Comme nous le découvrons, Crêt Bérard se vit au rythme d’une évaluation soutenue et stressante pour la plupart. Excepté pour une personne, Kim, qui lui a l’habitude des formations vécues sous stress. Pour lui, Crêt Bérard est ce qu’il y a « de plus pertinent » dans la VAE et permet d’évaluer l’aptitude qu’a chaque enseignant à réagir au stress.

Il est évident que la gestion du stress contribue au fait de vivre ce moment plus ou moins sereinement. Toutefois, malgré le fait que certains candidats le subissent de façon dramatique, l’intention de l’IFFP est plutôt de mettre les enseignants dans un environnement permettant une certaine spontanéité des réponses.

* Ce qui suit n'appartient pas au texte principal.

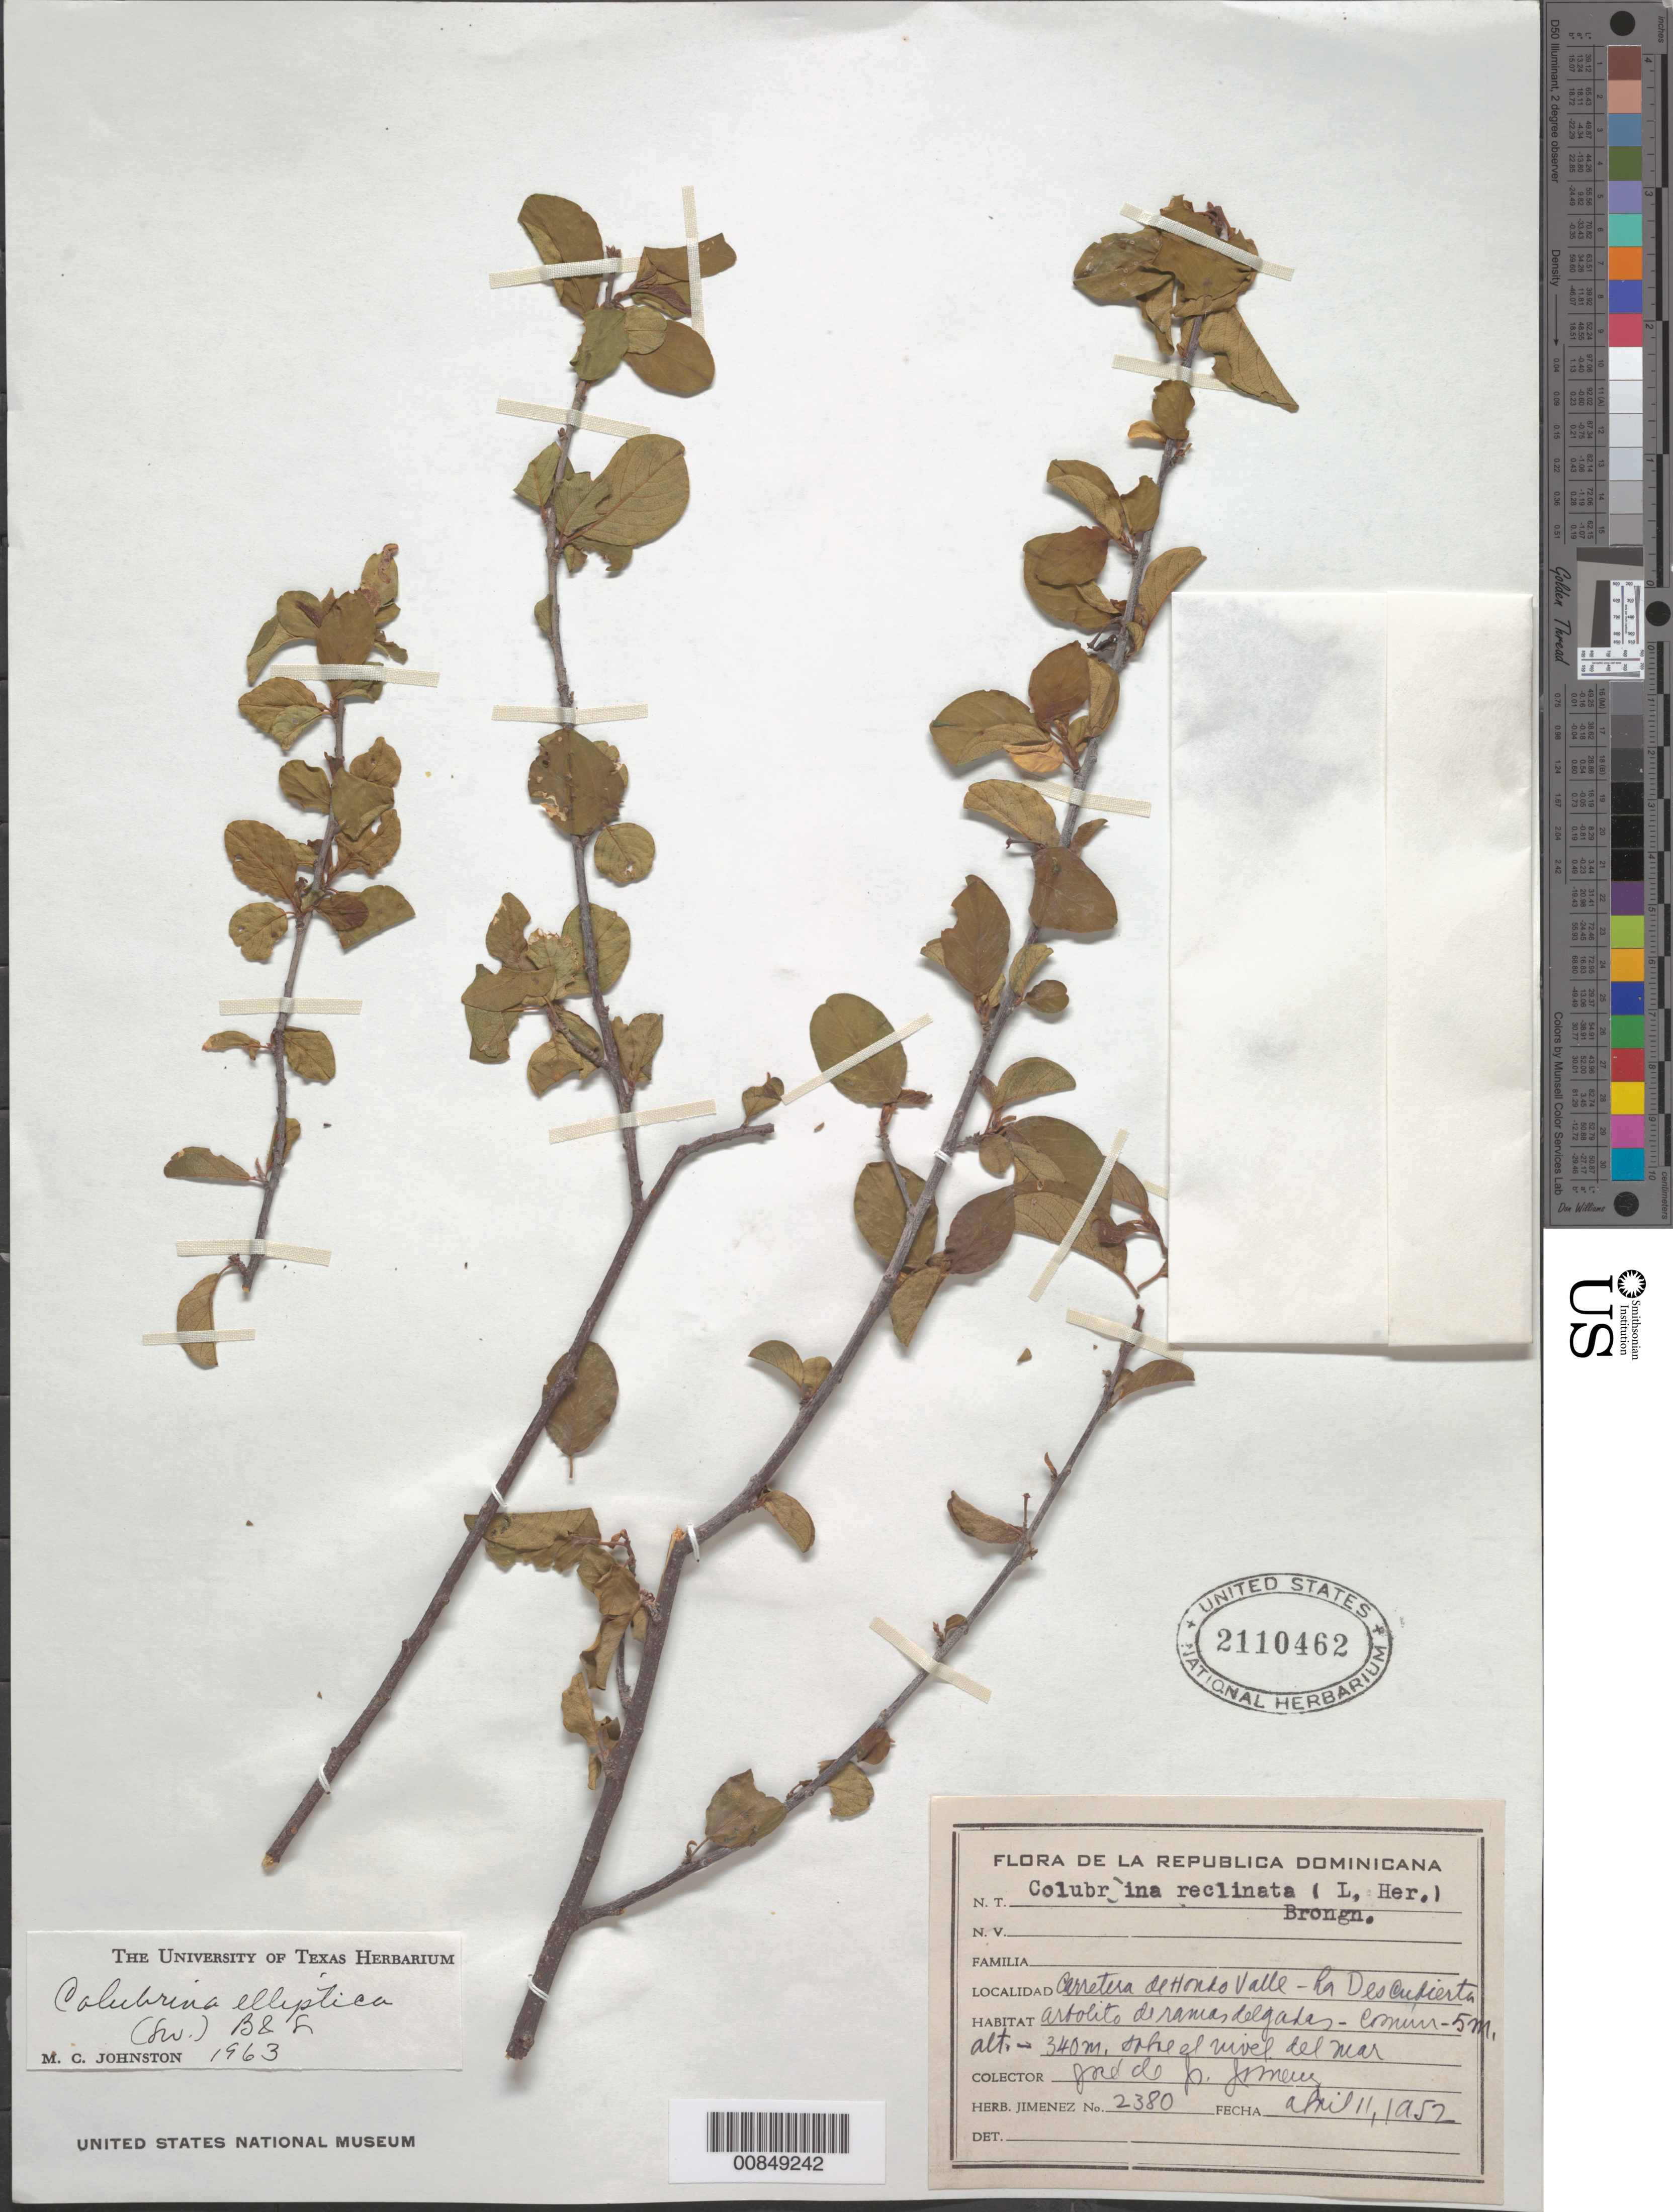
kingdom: Plantae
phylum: Tracheophyta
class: Magnoliopsida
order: Rosales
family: Rhamnaceae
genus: Colubrina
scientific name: Colubrina elliptica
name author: (Sw.) Brizicky & W.L. Stern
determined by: Johnston, Marshall C.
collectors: J. J. Jiménez Almonte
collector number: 2380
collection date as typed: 11 Apr 1952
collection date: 1952-04-11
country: Dominican Republic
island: Hispaniola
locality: Carretera de Hondo Valle a La Descubierta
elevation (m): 340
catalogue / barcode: US 2110462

Pour l’Institut, il n’existe pas de critères d’évaluation liés à la gestion du stress.

3.2.3.LES STRATÉGIES IDENTITAIRES

Dans cette partie, nous allons aborder divers degrés de ressentis quant au manque de reconnaissance et tenter de mettre à jour les stratégies élaborées par les candidats afin de réguler leurs tensions. Face aux difficultés présentées ci-dessus, les écarts entre les réactions des candidats se creusent. L’un d’eux, profondément déstabilisé, développe une stratégie défensive affective évidente, alors que d’autres investissent des stratégies plus rationnelles et montrent un certain degré de maîtrise du « métier d’élève » (Perrenoud, 2000).